*** DATA TO EXAMINE ***

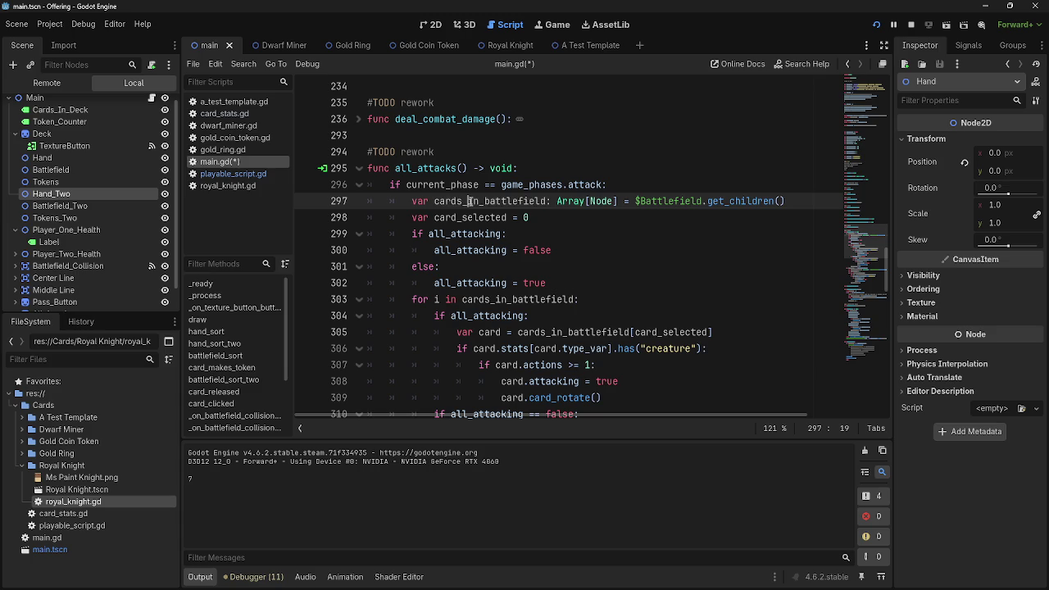
pyautogui.doubleClick(671, 201)
pyautogui.doubleClick(470, 200)
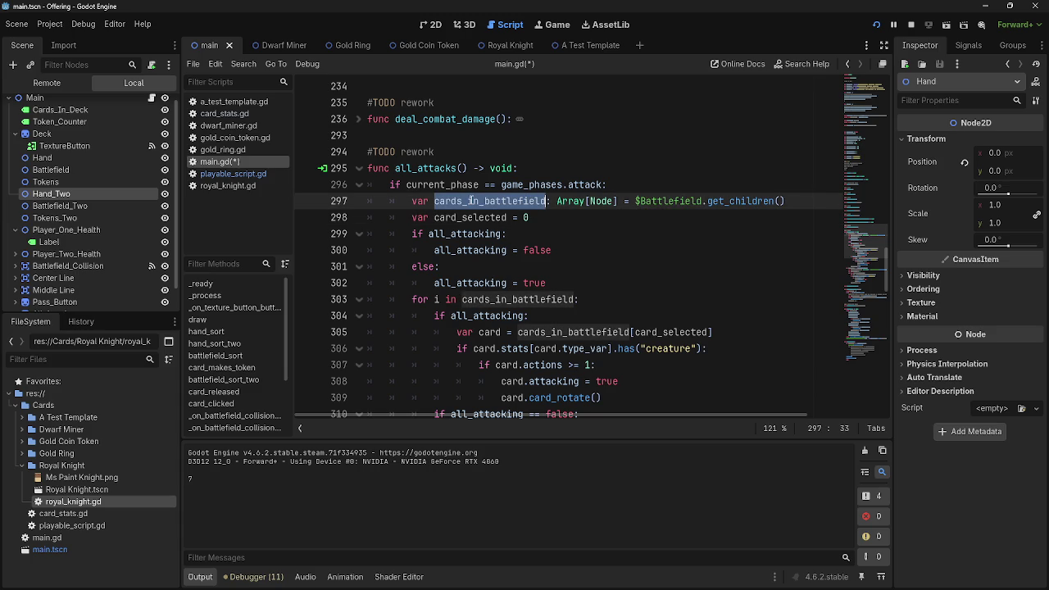
pyautogui.doubleClick(574, 218)
pyautogui.doubleClick(517, 200)
pyautogui.doubleClick(553, 218)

*** End of DATA TO EXAMINE ***

WHAT THE TASK REQUIRES – The entries must be repeated exactly. Leave the images out.

EXERCISE RESULT –
pyautogui.doubleClick(671, 201)
pyautogui.doubleClick(470, 200)
pyautogui.doubleClick(574, 218)
pyautogui.doubleClick(517, 200)
pyautogui.doubleClick(553, 218)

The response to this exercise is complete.